From: Daniel P . Berrangé
Subject: Re: [PATCH RFC 2/4] target/i386: define CPU models to model x86-64 ABI levels
Date: Tue, 2 Feb 2021 12:32:39 +0000
User-agent: Mutt/1.14.6 (2020-07-11)

On Tue, Feb 02, 2021 at 09:46:55AM +0000, David Edmondson wrote:
> On Monday, 2021-02-01 at 15:36:04 GMT, Daniel P. Berrangé wrote:
> 
> > To paraphrase:
> >
> >   
> > https://developers.redhat.com/blog/2021/01/05/building-red-hat-enterprise-linux-9-for-the-x86-64-v2-microarchitecture-level/
> >
> > In 2020, AMD, Intel, Red Hat, and SUSE worked together to define
> > three microarchitecture levels on top of the historical x86-64
> > baseline:
> >
> >   * x86-64:    original x86_64 baseline instruction set
> >   * x86-64-v2: vector instructions up to Streaming SIMD
> >                Extensions 4.2 (SSE4.2)  and Supplemental
> >            Streaming SIMD Extensions 3 (SSSE3), the
> >            POPCNT instruction, and CMPXCHG16B
> >   * x86-64-v3: vector instructions up to AVX2, MOVBE,
> >                and additional bit-manipulation instructions.
> >   * x86-64-v4: vector instructions from some of the
> >                AVX-512 variants.
> >
> > This list of features is defined in the doc at:
> >
> >   https://gitlab.com/x86-psABIs/x86-64-ABI/
> >
> > QEMU has historically defaulted to the "qemu64" CPU model on
> > x86_64 targets, which is approximately the x86-64 baseline
> > ABI, with 'SVM' added.
> >
> > It is thought it might be desirable if QEMU could provide CPU models
> > that closely correspond to the ABI levels, while offering portability
> > across the maximum number of physical CPUs.
> >
> > Historically we've found that defining CPU models with an arbitrary
> > combination of CPU features can be problematic, as some guest OS
> > will not check all features they use, and instead assume that if
> > they see feature "XX", then "YY" will always exist. This is reasonable
> > in bare metal, but subject to breakage in virtualization.
> >
> > Thus in defining the CPI models for the ABI levels, this patch attempted
> 
> s/CPI/CPU/
> 
> > to base them off an existing CPU model.
> >
> > While each x86-64-abiNNN has a designated vendor, they are designed
> > to be vendor agnostic models. ie they are capable of running on any
> > AMD or Intel physical CPU model that satisfies the ABI level. eg
> 
> Only AMD or Intel? (You mention the Hugon chips elsewhere.)
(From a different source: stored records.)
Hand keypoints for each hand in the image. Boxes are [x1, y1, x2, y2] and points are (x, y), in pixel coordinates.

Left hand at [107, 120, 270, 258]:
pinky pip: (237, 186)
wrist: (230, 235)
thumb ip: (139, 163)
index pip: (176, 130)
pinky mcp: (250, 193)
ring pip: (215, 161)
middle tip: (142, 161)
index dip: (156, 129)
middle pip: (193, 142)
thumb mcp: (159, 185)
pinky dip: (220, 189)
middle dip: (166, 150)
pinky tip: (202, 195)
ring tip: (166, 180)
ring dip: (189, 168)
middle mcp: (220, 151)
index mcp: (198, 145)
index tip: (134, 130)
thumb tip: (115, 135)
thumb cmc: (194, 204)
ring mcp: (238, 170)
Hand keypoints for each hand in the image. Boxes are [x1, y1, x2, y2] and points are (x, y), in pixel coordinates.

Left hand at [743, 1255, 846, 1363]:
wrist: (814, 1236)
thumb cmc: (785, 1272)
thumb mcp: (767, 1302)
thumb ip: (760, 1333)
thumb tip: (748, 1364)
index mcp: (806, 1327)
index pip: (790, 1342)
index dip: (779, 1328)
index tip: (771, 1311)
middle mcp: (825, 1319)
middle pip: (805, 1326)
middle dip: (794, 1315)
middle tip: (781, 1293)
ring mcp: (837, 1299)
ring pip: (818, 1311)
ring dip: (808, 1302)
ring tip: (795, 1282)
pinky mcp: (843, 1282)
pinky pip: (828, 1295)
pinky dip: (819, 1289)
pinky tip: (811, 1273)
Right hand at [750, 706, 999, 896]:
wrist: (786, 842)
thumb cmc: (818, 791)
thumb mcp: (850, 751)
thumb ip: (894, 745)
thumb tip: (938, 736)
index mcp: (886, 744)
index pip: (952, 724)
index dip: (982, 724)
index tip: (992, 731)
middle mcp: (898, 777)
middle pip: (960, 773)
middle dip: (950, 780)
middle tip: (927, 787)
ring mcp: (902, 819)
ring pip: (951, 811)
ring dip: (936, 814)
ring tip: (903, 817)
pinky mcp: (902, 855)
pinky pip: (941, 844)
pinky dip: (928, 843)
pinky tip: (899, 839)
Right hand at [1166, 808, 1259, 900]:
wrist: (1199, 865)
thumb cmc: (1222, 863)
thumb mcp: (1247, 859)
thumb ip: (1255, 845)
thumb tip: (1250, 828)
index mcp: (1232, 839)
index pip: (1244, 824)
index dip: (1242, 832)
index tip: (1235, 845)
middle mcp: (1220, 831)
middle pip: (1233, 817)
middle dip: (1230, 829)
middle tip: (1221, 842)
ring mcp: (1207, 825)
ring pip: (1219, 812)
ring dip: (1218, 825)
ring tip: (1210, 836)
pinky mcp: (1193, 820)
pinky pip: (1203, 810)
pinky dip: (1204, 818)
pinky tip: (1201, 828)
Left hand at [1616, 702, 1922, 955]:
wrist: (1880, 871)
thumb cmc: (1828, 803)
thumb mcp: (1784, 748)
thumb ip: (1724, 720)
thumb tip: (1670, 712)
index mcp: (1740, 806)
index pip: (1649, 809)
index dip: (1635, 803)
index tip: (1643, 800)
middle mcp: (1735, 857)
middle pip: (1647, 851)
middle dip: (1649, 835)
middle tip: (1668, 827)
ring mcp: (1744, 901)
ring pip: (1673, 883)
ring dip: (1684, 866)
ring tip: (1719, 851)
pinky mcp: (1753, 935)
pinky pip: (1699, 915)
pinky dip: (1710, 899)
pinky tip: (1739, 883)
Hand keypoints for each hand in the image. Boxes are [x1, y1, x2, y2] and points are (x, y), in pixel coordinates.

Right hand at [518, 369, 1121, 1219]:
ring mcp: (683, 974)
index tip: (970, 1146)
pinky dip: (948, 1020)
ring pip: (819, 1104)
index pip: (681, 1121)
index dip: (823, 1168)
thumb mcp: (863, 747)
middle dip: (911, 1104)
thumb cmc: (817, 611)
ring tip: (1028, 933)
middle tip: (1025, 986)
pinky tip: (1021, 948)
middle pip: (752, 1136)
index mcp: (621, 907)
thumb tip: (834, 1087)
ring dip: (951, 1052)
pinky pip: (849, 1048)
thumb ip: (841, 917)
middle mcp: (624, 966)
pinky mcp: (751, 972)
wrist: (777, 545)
In theory any x86 CPU that meets the ABI level, regardless of vendor
but if any vendor's set of CPUID features diverges too far from other
CPUs of similar level we might have problems.

For example, I had to specially avoid including "aes" in the
x86-64-abi3 because of the Hugon chips lacking it. There might
be other cases like this, since I've only compared CPUID sets
for named CPUs that QEMU includes.

> > None of the CPU models declare any VMX/SVM features. This would
> > make them unable to support nested virtualization with live
> > migration.
> 
> How about "Unable to support hardware accelerated nested
> virtualization." ?
> 
> Is live migration relevant?

Choice of CPU models is a critical decision in your future ability
to live migrate, so I wanted to call that out specifically.